The HIVE framework precisely locates the 'medium difficulty + high uncertainty' learning edge region through historical reward trajectories and real-time prompt entropy filtering, enabling efficient reinforcement learning training on mathematical reasoning tasks.

## Problem Background

Reinforcement Learning (RL) has become a key technology for post-training large language models, but computational cost is a bottleneck. In algorithms like GRPO, each prompt requires multiple rollouts, yet the gradient provided by many prompts is negligible.

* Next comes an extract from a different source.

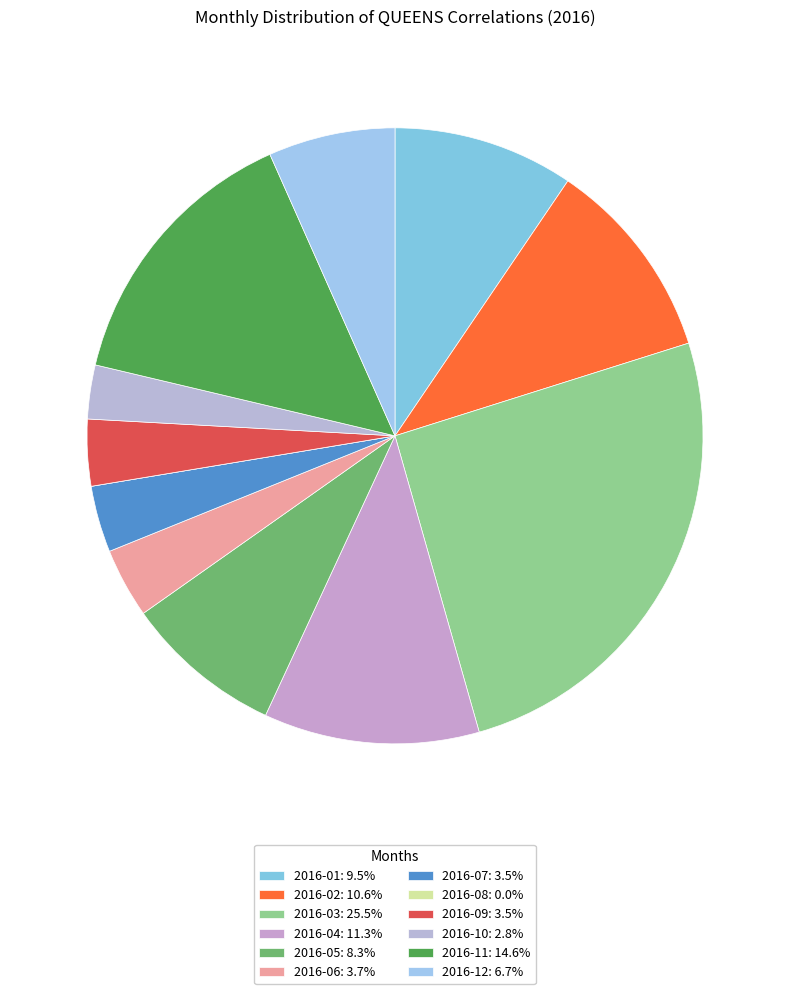

To the nearest percent, what percentage of the pie is 2016-10?

3%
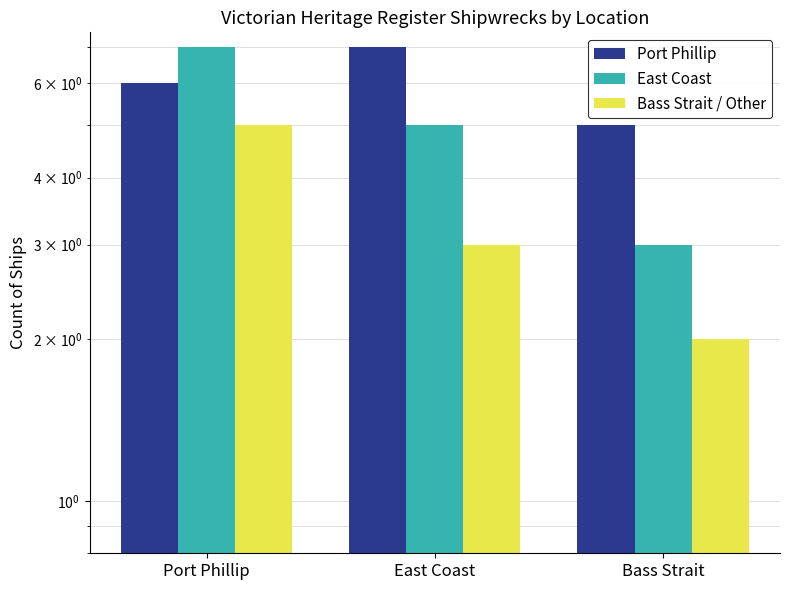

Which series changed the most between Port Phillip and Bass Strait?

East Coast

## Key Finding: Learning Edge

Experimental analysis reveals two key properties of sample utility:
- **Non-uniform distribution**: The strongest learning signals are concentrated in specific regions
- **Dynamic evolution**: This region shifts as training progresses

**Learning Edge** = Intersection of medium difficulty × high uncertainty

## HIVE Framework

Two-stage data-efficient RL framework:

1. **Coarse screening with historical information**: Preliminary filtering using historical reward trajectories
2. **Fine pruning via online validation**: Using prompt entropy as a real-time proxy to prune instances with outdated utility

## Experimental Results

Evaluations on multiple mathematical reasoning benchmarks and models show:
- Significant improvement in rollout efficiency
- No sacrifice in model performance
- Dynamic adaptation to training progress

## Technical Value

This work provides a smarter data selection strategy for RL training, allowing computational resources to focus on samples with the highest learning value.